Regarding pay to play: Tell me, why should a punter have to pay to see someone learn to be a comic? You wouldn’t pay to have a dental student learn how to drill your teeth, would you?
It’s an interesting question, Lewis. One of the things we do in Funny’s Funny is keep the showcase ticket prices at £5 or below to avoid charging a premium to see some new acts cutting their teeth.
On the other hand, it’s all shades of grey. All comedians are learning to some degree, and not all competition entrants are newbies. At one showcase last year we had Pam Ford and Annette Fagon, both of whom can command paid work. The MC and headliner of that showcase were both full time comics and so the small entry fee was more than justified.
Lewis, I think your business model of charging the audience after a show works well, and I do it myself at the Free Festival. The pay to play question is more about which business people are exploiting which revenue streams.
lovely ashley. you told me why a punter should pay to get into your show. you didn’t answer why someone who wants to be a comic should expect to gain experience at the expense of the audience and the promoter. It costs time, energy and money to put on the shows, does it not? and that cost is not being met by ticket prices.
I’m not sure I agree with the last sentence – “the cost is not being met by ticket prices” – surely that depends entirely on your business model?
I run a successful gig where I can put on an open spot, and the gig is profitable enough to pay all the people who need paying.

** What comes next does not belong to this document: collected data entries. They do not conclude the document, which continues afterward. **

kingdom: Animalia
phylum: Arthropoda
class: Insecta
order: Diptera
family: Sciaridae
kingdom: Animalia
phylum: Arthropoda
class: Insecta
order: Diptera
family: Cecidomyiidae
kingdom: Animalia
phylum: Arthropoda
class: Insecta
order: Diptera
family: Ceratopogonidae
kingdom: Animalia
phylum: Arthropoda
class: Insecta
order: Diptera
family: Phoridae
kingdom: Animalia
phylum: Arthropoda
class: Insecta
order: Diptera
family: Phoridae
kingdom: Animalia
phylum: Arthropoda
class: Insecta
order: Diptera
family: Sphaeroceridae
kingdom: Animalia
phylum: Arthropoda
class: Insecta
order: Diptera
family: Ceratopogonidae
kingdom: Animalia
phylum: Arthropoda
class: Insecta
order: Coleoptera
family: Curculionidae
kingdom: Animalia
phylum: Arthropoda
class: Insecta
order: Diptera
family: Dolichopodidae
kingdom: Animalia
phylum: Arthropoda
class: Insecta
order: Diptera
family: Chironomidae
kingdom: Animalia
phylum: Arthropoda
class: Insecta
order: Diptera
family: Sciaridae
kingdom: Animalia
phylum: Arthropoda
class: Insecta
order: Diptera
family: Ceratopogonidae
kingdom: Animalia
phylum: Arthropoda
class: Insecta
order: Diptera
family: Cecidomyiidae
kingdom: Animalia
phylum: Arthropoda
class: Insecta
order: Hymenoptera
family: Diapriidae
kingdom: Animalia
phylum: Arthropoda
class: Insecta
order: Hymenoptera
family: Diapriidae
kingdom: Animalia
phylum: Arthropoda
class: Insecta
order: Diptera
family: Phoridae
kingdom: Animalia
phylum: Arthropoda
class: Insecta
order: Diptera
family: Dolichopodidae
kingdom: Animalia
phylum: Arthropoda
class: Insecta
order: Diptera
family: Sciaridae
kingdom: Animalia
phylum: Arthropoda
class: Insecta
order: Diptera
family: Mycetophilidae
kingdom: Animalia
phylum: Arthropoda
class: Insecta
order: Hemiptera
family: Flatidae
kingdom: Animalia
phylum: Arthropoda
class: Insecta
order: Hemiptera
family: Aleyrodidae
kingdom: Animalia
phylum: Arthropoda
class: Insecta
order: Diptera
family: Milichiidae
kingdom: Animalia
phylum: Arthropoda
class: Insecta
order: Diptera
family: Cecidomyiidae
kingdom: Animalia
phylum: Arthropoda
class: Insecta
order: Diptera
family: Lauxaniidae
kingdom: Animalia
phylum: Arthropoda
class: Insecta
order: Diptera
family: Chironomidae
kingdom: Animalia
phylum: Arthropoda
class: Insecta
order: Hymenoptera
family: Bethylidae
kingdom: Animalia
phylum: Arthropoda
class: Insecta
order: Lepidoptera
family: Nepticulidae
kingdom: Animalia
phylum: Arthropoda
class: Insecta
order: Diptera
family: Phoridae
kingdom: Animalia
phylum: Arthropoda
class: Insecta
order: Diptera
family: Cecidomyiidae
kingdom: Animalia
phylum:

Some people put on entirely open-mic nights for a small fee which does pay for their costs.
Open mic nights are not necessarily run by clubs as a stand-alone venture, they can be a way for the clubs to find and develop acts that they can then use – look at how The Stand does this, for a good example.
If an act is asked to pay for the right to go on stage, then the “economy” becomes driven by acts’ ability to pay, rather than their ability to perform.
but would the dental student be required to pay you?